┌─ Records for this exercise

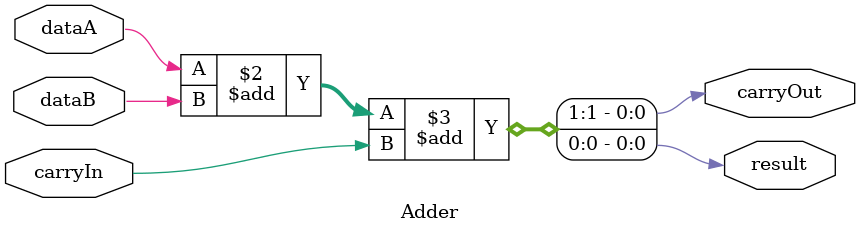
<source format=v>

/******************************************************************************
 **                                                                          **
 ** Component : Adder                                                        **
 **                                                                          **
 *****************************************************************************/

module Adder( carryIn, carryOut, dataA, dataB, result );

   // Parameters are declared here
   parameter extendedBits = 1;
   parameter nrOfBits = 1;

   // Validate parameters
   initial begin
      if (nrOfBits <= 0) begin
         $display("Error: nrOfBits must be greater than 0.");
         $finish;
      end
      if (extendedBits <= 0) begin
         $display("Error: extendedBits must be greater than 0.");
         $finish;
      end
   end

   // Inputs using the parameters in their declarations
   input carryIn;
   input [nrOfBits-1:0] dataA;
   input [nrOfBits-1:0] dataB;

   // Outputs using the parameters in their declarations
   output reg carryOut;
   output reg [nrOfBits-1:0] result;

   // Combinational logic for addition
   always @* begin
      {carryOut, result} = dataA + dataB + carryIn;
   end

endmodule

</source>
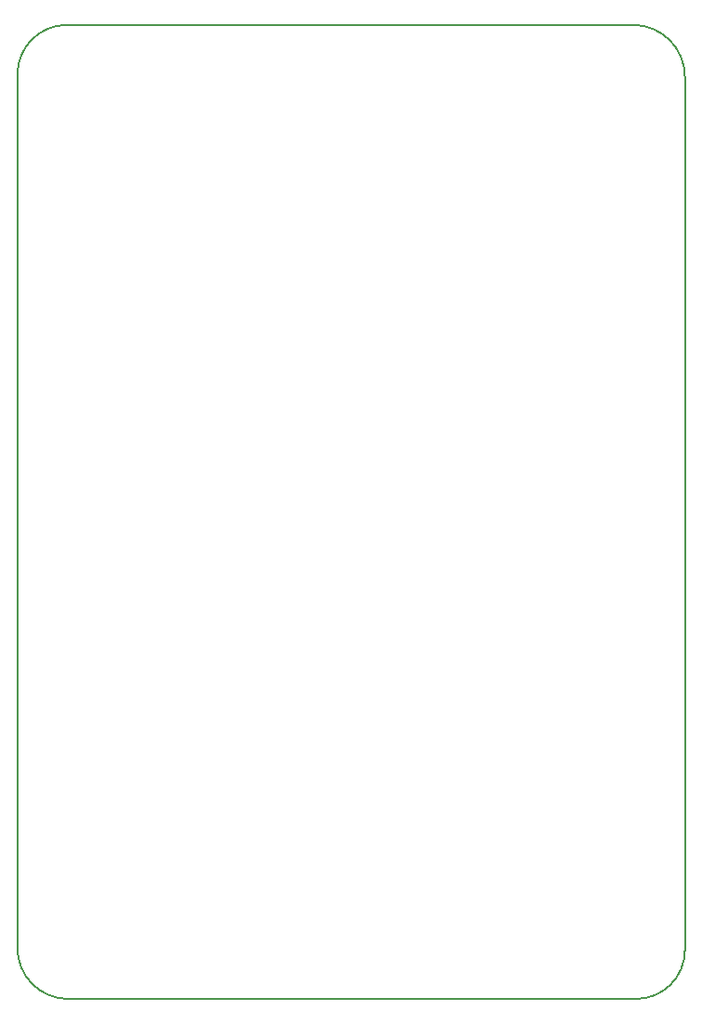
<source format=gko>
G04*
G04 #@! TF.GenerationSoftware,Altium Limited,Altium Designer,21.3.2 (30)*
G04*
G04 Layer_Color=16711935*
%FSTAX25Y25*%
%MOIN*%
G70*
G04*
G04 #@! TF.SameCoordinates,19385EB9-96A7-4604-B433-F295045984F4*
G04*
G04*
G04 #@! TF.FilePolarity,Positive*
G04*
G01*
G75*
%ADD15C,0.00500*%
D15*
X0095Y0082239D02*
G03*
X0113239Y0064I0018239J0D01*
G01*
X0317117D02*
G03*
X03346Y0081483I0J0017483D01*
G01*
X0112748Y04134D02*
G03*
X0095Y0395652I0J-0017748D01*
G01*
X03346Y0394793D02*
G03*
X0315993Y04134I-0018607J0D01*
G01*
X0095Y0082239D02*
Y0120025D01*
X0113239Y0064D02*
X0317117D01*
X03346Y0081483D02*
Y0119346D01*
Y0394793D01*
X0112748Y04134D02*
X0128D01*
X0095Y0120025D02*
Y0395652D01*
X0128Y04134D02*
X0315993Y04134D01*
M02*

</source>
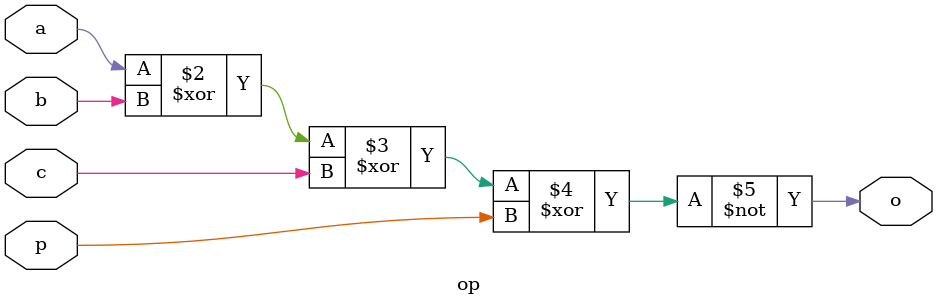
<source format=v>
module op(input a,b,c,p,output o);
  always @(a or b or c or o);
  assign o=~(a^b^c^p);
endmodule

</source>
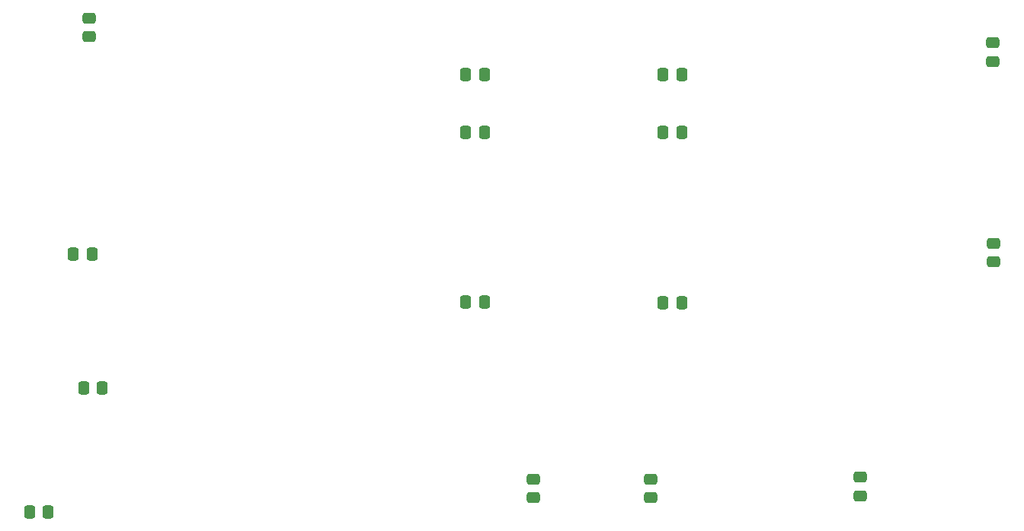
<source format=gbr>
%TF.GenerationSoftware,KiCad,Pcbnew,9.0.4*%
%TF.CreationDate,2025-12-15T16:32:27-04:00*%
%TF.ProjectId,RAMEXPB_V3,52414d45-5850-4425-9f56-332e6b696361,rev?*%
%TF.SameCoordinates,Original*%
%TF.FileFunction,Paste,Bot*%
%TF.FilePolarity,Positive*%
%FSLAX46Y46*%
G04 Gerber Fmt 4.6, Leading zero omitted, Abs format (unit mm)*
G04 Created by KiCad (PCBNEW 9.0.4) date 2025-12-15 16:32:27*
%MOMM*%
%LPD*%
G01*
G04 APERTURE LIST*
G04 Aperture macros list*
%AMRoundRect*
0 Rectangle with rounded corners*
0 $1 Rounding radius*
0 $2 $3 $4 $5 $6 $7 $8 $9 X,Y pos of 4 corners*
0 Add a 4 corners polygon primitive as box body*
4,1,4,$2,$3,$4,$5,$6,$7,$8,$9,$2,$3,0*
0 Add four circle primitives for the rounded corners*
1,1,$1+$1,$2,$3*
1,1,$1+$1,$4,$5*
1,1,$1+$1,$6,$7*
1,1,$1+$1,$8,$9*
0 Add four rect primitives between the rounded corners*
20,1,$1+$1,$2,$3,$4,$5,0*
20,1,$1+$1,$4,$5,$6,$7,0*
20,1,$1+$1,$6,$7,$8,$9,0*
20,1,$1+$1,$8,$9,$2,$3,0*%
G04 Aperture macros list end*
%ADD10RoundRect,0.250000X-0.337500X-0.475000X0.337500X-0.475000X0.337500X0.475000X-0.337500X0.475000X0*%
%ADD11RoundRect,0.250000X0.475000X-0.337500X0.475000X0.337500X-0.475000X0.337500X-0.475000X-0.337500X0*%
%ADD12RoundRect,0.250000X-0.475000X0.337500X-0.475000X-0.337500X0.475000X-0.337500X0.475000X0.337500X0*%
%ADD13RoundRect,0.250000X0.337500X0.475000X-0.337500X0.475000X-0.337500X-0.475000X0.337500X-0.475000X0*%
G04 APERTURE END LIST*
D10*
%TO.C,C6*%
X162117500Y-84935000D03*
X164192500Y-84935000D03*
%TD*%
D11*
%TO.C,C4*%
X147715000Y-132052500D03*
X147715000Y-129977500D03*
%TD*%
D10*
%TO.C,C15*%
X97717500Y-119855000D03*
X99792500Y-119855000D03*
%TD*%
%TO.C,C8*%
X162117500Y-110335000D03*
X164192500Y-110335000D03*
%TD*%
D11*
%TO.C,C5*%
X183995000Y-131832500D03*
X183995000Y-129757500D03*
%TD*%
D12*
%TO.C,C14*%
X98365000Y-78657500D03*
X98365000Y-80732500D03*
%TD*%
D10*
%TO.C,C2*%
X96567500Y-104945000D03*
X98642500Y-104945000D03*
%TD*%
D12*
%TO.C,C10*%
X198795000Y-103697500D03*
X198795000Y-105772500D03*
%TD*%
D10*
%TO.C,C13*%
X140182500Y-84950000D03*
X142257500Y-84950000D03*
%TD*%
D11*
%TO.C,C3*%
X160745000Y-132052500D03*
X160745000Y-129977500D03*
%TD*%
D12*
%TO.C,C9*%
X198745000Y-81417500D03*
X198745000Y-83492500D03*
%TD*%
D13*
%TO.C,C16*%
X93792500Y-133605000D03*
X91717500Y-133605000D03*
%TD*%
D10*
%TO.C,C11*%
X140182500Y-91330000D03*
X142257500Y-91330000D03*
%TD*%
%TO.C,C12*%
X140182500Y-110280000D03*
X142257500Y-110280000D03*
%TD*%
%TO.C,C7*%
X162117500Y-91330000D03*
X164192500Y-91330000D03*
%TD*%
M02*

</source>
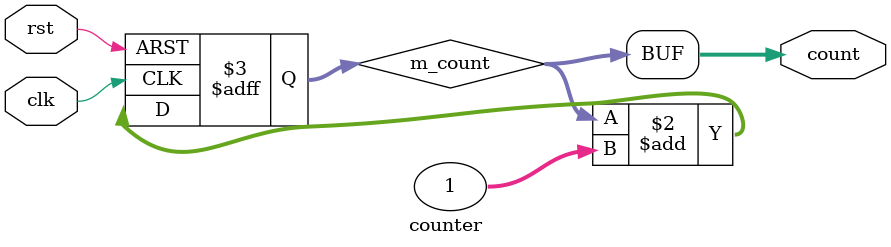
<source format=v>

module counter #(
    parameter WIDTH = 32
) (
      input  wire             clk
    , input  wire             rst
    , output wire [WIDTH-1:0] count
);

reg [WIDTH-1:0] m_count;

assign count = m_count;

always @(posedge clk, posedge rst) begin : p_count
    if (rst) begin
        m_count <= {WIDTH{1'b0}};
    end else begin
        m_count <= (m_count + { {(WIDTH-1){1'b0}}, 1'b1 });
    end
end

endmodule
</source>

└─

About this task: Starting from the records above, copy each line where the string "result" is found.

Written response:
module Adder( carryIn, carryOut, dataA, dataB, result );
   output reg [nrOfBits-1:0] result;
      {carryOut, result} = dataA + dataB + carryIn;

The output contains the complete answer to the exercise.